Take the line that contains "sa capacité de" as the first line and the last line of the records as the end. Please set down everything in that range exactly.
===== MATERIAL PROVIDED
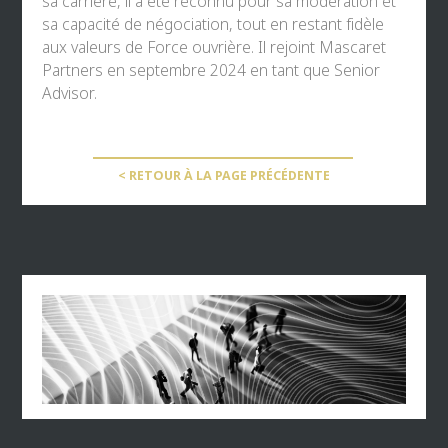
sa carrière, il a été reconnu pour sa modération et
sa capacité de négociation, tout en restant fidèle
aux valeurs de Force ouvrière. Il rejoint Mascaret
Partners en septembre 2024 en tant que Senior
Advisor.
< RETOUR À LA PAGE PRÉCÉDENTE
==========
§ SOLUTION TO THIS TASK:
sa capacité de négociation, tout en restant fidèle
aux valeurs de Force ouvrière. Il rejoint Mascaret
Partners en septembre 2024 en tant que Senior
Advisor.
< RETOUR À LA PAGE PRÉCÉDENTE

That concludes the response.